The call came after another bloody day. The British-based Syrian Observatory for Human Rights, which has a network of activists on the ground, said 40 civilians and 70 fighters - regime troops and rebels - were killed in clashes nationwide on Tuesday.

One of the leaflets, aimed at foreign fighters, read: "Abandon your weapons and return to your family. You have been tricked."

Another leaflet gave instructions to rebels - foreign and local - to approach Syrian government checkpoints slowly and wave the paper in the air as a sign of surrender.

Syria's conflict began in March 2011 with peaceful protests against Mr Assad's rule but escalated into a civil war in response to a brutal government crackdown.

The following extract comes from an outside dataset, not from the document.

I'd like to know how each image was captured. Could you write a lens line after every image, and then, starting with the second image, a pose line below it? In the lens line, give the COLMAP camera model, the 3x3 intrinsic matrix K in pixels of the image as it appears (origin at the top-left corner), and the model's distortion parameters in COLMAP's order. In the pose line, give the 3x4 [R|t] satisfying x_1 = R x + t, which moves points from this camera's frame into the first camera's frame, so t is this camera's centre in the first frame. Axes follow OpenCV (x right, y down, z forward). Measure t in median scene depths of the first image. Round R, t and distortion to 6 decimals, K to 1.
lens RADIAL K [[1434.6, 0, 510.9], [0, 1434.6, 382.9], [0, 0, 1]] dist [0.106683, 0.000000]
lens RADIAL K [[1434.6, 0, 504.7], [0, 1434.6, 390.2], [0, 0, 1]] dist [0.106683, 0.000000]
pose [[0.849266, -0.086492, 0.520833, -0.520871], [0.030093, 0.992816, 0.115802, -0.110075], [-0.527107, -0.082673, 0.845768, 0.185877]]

Foreign fighters, many of them hardline Islamists seeking to impose their deeply conservative version of Islam, have also swelled the ranks of rebels.

The battle for the Idlib province is just one of a series of clashes that have been flaring lately as a concerted push by government forces seeks to dislodge rebels who had seized control of large swathes of the country.

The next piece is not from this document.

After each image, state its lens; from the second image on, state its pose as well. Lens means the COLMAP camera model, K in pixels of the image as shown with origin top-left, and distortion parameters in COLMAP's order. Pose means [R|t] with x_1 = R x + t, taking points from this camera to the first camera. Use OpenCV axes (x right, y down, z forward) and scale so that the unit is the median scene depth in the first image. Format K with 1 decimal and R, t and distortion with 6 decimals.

The Observatory also reported clashes yesterday in the northern province of Aleppo, which is next to the border with Turkey and serves as a rebel gateway for weapons and supplies.

There was also fighting in towns on the outskirts of the capital, Damascus, and the southern province of Daraa.

Syrian troops, alongside fighters from the Lebanese Shiite Hizbollah group, were encircling the neighbourhoods of Khaldiyeh and Bab Houd in the central city of Homs, which rebels have held for a year.

"The war here is now from building to building," said Tariq Badrakhan, an activist speaking via Skype from the city. "They are trying to take the area a block at a time."

He said Syrian forces were "cleaning" the area of rebels by firing mortar shells at buildings, with the heaviest shelling occurring at dawn.

In Idlib province, rebels had besieged the provincial capital, also called Idlib, over the past two weeks, causing food shortages and price hikes, said Mohammad Kanaan, an activist in the city.

He said rebels had set up checkpoints - blocking some roads with large rocks and destroying others, and preventing food and other basic supplies from entering - in an effort to force the civilians to leave so they could storm the city.

"Residents are pleading with the Free Syria Army to loosen their grip, but they are trying to pressure people to leave Idlib," Mr Kanaan said.

He said there were few places the civilians could go as the city was already swelled with people who had fled from violence elsewhere, and that government troops often shelled nearby rebel-held areas.

Hundreds of thousands of Syrian civilians have been internally displaced because of the fighting, and the UN estimates that another 1.7 million Syrian refugees have fled to neighbouring Jordan, Turkey and Lebanon, many of them children.

On Tuesday, Valerie Amos, the UN humanitarian chief, warned during a visit to Lebanon that Syrian refugees there could double in number by the year's end if the uprising does not abate.